# Sealing my Dyna-Glo offset smoker



## greenersport (Sep 27, 2015)

Smoker Pros.......I just acquired a new Dyna-Glo vertical smoker with off set box but the box is leaving a bit more gap then desired.  I figure it would be best to address now rather than take apart later. 

The box must have took a few drops so I need to massage a few areas.  I have it pretty even right now and want to seal it as best I can. 

Am I better with a tape gasket (1/8" or 1/4" or 1/2") or the furnace rope stuff or?????

Thanks in advance!!

Jeff

Smoker Newbie


----------



## atlandjojo (Sep 27, 2015)

Hey greener I have the same smoker. Had the same problems but decided to  season without mods. Have done a few cooks now and hasn't been a problem. You can check some of my posts to see pics. 

Happy Smoking 
Alantis


----------



## wimpy69 (Sep 27, 2015)

U can use high temp silicone,  plenty out there, check it out in search bar see what you like. Apply on bolt up.


----------



## greenersport (Sep 28, 2015)

Thanks.  Should I bolt together as is and use the RTV along the crack (areas between smoker box and offset box) sort of as a filler or should I purchase the furnace rope and cement and do that or both? 

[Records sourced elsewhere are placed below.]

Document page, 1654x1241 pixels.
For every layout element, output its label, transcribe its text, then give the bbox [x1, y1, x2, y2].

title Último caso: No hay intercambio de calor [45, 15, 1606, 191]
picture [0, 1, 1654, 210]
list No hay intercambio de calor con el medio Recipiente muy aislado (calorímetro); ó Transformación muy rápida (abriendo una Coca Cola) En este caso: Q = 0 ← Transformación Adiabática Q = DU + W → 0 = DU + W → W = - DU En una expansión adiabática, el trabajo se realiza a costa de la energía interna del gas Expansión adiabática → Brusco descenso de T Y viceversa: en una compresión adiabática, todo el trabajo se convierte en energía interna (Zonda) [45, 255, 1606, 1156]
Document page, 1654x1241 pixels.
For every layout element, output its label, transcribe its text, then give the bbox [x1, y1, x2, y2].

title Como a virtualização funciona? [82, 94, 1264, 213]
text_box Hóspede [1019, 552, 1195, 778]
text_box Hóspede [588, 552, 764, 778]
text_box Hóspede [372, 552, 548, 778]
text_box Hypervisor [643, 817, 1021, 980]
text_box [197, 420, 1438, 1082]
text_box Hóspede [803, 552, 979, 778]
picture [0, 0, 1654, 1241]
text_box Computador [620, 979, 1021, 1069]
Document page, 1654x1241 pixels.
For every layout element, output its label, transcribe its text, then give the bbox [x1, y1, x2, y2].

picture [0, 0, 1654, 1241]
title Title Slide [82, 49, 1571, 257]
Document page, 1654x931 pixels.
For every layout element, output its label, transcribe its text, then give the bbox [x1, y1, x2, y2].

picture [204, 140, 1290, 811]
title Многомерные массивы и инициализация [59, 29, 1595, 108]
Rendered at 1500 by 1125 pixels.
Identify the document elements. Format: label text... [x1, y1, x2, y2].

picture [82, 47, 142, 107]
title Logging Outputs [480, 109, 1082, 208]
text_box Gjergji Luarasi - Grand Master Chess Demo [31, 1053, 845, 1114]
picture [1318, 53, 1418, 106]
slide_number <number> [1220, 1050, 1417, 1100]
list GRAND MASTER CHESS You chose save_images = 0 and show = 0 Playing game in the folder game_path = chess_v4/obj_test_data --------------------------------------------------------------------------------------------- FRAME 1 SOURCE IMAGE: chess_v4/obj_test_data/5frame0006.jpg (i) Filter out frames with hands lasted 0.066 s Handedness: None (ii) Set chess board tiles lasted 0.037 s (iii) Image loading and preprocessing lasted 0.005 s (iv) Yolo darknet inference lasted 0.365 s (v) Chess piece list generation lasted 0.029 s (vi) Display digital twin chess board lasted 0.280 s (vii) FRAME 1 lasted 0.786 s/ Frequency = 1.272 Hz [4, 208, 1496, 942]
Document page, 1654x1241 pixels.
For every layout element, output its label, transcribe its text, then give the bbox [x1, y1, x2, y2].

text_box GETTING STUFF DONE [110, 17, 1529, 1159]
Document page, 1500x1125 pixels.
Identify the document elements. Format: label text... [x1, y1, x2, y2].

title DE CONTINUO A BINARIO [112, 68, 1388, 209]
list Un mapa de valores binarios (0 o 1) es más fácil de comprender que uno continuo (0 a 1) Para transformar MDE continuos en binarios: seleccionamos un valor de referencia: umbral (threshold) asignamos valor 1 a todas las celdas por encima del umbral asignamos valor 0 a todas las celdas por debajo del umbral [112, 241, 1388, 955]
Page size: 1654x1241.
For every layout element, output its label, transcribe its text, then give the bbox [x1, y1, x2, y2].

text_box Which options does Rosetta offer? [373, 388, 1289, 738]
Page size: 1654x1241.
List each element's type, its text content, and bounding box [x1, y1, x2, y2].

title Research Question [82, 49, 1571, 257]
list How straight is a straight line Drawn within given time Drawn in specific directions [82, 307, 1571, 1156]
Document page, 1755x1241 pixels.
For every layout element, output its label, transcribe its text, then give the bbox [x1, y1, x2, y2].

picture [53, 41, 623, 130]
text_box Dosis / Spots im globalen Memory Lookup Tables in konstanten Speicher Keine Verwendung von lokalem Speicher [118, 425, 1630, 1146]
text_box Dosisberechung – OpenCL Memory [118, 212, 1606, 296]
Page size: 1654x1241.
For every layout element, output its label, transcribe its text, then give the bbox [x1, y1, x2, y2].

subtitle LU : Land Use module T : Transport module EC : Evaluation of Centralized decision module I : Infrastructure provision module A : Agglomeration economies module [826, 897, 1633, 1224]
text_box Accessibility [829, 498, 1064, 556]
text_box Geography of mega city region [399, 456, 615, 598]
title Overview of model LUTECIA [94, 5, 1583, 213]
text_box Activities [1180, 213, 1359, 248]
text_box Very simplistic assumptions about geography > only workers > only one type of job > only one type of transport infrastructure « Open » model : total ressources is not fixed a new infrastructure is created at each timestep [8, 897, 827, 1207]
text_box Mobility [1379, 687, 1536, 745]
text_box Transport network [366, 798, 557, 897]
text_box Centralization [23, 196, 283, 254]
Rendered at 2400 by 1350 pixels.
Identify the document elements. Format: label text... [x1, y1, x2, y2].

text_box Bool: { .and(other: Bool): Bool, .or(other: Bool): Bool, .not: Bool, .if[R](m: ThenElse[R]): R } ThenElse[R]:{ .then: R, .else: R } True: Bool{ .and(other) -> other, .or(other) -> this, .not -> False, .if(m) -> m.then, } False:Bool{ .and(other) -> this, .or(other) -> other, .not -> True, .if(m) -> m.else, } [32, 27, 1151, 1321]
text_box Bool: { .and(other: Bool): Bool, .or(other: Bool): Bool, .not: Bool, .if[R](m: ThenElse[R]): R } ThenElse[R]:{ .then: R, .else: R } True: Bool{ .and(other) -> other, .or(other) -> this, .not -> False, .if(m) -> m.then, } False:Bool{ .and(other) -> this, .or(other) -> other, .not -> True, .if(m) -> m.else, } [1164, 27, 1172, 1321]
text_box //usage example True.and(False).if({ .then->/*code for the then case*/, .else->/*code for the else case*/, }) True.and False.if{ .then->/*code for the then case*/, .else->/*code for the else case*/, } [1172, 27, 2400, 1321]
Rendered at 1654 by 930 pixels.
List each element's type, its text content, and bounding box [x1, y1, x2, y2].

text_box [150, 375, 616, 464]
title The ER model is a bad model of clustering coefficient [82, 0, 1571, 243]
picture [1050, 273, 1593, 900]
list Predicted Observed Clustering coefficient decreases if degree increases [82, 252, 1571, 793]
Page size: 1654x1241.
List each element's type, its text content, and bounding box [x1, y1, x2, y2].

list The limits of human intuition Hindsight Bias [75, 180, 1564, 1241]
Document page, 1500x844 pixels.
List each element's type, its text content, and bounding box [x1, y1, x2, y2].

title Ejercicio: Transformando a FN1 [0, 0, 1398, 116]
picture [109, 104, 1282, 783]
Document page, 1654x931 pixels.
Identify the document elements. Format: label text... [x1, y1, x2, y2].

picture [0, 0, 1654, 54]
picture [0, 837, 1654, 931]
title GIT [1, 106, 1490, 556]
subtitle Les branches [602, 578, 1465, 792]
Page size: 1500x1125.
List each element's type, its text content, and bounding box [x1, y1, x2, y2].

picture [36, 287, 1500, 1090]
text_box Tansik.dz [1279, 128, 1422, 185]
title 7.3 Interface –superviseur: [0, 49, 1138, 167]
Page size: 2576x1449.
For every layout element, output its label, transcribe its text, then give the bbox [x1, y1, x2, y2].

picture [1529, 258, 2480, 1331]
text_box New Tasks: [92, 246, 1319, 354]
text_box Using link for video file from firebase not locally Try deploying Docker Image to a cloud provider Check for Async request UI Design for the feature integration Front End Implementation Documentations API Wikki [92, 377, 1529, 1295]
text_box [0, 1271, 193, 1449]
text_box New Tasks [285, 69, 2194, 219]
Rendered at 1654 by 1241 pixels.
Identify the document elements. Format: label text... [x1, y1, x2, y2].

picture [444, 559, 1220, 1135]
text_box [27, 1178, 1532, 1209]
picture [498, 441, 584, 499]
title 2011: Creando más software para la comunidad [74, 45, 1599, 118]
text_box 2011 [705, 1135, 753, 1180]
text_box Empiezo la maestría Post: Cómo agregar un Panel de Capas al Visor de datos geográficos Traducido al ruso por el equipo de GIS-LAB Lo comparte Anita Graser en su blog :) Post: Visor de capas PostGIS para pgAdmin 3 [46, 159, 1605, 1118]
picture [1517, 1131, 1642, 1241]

I am afraid that if I lay a bead down when I bolt the offset on it will just flatten the RTV and not really help in the larger gap areas.

Thanks

Jeff


----------



## bbqwillie (Oct 4, 2015)

This is what I used. It worked well

http://bbqgaskets.com/index_2.html


----------



## jasong (Jan 16, 2016)

Jeff - what did you settle on and how did it work out for you?


----------